-- Reading text follows --
Social Insecurity

For many Mexicans, holding a decent, steady job has become either a distant memory or a fading hope. An increasing number are opting to simply call out their trades on the street, offer their services or sell what they can on the street and other public spaces. Or leave the country. Or accept an offer—plomo o plata (a bullet or a nice sum of money)—they can’t refuse.
Fred Rosen 5/30/2011

For many Mexicans, holding a decent, steady job has become either a distant memory or a fading hope. An increasing number are opting to simply call out their trades on the street, offer their services or sell what they can on the street and other public spaces. Or leave the country. Or accept an offer—plomo o plata (a bullet or a nice sum of money)—they can’t refuse.

According to the government's National Statistics institute (INEGI), over the past decade self-employment has accounted for roughly 20% of all the “jobs” held by members of the non-agricultural workforce. Self-employment can mean many things, some of them quite creative and remunerative, but in Mexico it is all too frequently a last refuge for those who have nowhere else to go.

59 Street Vendor (Credit: Abraham Calderon)A few weeks ago two high-ranking cabinet members, Secretary of finance Ernesto Cordero and Secretary of Labor Javier Lozano, held a joint press conference to announce that over 271,000 formal jobs (jobs carrying pensions and public health-care eligibility) had been created in the first quarter of 2011, three-quarters of which carried “permanent” eligibility for Social Security benefits.
-- Reading text concluded --
-- Supplied records follows --
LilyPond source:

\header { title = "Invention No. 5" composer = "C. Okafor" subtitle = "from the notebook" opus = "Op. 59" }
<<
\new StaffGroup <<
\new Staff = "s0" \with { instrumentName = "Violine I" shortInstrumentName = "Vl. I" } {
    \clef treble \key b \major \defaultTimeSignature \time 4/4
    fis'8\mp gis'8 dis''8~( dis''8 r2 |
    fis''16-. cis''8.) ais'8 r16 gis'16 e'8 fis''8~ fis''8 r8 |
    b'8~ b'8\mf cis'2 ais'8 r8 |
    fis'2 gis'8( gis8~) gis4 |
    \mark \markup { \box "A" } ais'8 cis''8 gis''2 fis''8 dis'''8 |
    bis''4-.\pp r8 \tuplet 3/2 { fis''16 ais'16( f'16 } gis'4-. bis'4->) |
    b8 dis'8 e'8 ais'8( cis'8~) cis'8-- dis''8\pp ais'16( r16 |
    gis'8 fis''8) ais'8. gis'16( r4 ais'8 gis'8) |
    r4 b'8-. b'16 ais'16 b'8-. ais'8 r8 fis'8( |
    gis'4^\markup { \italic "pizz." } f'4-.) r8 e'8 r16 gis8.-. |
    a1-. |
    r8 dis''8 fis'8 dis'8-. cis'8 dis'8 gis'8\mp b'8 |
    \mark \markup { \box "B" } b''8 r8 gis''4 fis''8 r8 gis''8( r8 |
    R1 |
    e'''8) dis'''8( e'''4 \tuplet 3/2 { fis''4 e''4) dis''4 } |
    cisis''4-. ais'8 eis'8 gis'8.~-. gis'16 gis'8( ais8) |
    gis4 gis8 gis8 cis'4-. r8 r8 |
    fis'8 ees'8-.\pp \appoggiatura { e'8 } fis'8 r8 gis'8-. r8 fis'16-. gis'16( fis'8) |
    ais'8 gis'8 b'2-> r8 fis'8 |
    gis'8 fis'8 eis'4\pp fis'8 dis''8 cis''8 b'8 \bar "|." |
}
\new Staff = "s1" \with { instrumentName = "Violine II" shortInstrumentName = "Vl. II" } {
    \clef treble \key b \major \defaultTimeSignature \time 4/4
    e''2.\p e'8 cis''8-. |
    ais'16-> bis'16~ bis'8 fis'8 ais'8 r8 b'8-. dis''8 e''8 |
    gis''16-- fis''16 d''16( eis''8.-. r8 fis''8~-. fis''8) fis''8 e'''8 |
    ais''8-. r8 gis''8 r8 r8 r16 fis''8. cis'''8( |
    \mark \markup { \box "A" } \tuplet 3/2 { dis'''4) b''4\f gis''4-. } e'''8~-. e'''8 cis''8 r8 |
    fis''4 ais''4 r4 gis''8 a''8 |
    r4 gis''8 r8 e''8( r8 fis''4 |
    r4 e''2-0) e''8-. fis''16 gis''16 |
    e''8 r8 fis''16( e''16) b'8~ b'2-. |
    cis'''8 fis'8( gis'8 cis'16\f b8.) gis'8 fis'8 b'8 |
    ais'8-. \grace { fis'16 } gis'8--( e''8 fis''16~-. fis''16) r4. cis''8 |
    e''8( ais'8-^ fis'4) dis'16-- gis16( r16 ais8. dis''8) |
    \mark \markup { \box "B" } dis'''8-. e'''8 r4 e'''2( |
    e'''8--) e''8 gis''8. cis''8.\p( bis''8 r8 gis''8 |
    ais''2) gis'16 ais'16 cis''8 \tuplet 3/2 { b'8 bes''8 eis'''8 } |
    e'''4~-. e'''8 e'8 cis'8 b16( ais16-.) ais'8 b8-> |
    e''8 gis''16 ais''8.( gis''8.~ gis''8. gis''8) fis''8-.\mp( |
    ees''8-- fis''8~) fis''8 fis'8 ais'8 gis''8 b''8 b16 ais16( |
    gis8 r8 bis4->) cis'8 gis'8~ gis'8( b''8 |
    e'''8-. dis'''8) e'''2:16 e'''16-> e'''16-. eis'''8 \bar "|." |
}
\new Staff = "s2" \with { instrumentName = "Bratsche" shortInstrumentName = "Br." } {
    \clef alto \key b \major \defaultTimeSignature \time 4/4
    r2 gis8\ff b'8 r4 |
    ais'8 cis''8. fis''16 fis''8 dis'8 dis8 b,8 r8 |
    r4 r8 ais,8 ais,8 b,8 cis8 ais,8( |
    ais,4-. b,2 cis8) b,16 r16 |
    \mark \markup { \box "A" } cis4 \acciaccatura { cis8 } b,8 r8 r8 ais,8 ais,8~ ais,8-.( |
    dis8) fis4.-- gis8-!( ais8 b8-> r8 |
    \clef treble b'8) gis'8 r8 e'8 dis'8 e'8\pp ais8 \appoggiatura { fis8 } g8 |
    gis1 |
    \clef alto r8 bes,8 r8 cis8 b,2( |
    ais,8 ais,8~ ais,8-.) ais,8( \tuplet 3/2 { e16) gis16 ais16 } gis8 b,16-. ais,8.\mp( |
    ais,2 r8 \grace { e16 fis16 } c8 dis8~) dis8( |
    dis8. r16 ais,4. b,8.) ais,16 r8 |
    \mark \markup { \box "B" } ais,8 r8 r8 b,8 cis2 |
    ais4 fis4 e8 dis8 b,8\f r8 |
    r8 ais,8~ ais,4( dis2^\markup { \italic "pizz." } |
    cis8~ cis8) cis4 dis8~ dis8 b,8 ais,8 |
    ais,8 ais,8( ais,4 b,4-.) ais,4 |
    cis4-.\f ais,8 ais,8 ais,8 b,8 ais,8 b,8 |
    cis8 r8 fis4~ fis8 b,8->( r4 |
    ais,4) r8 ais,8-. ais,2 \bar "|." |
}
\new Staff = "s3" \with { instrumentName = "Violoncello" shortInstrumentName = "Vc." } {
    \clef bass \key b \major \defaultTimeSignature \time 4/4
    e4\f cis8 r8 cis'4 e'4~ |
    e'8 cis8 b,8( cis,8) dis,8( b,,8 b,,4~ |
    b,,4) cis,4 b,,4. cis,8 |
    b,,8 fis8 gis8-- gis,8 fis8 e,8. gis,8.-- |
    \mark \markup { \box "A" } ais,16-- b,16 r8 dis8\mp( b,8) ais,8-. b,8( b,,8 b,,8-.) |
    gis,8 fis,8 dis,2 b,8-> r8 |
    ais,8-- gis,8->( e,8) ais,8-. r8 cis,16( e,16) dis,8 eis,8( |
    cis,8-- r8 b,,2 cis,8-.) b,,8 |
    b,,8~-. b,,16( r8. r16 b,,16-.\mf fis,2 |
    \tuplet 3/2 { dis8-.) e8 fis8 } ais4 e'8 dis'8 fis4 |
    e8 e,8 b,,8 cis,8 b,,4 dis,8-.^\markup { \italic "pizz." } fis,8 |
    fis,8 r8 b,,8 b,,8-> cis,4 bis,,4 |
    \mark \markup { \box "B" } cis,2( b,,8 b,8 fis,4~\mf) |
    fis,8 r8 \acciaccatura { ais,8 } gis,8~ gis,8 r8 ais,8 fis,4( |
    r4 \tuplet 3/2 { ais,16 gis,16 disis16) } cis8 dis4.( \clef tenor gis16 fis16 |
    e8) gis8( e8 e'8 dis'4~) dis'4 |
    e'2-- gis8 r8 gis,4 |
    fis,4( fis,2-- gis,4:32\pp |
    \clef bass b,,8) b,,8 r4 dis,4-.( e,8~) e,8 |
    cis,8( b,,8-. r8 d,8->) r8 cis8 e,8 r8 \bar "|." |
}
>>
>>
-- Supplied records concluded --
- Tasks for this exercise
a: In the piece on Mexico's job insecurity, rewrite the passage that begins at the words "According to the" and stops after "Social Security benefits.", with "press conference" replaced by "news conference".
b: Condense the paragraph of the piece on Mexico's job insecurity that opens "According to the government's National Statistics institute" into a shorter version that keeps its main facts.

- Solutions for each task
a:
According to the government's National Statistics institute (INEGI), over the past decade self-employment has accounted for roughly 20% of all the “jobs” held by members of the non-agricultural workforce. Self-employment can mean many things, some of them quite creative and remunerative, but in Mexico it is all too frequently a last refuge for those who have nowhere else to go.

59 Street Vendor (Credit: Abraham Calderon)A few weeks ago two high-ranking cabinet members, Secretary of finance Ernesto Cordero and Secretary of Labor Javier Lozano, held a joint news conference to announce that over 271,000 formal jobs (jobs carrying pensions and public health-care eligibility) had been created in the first quarter of 2011, three-quarters of which carried “permanent” eligibility for Social Security benefits.

b: INEGI, the government's statistics institute, reports that self-employment has made up about 20% of non-agricultural jobs over the past decade. Self-employment can be creative and well paid, but in Mexico it is often a last refuge for people with no other options.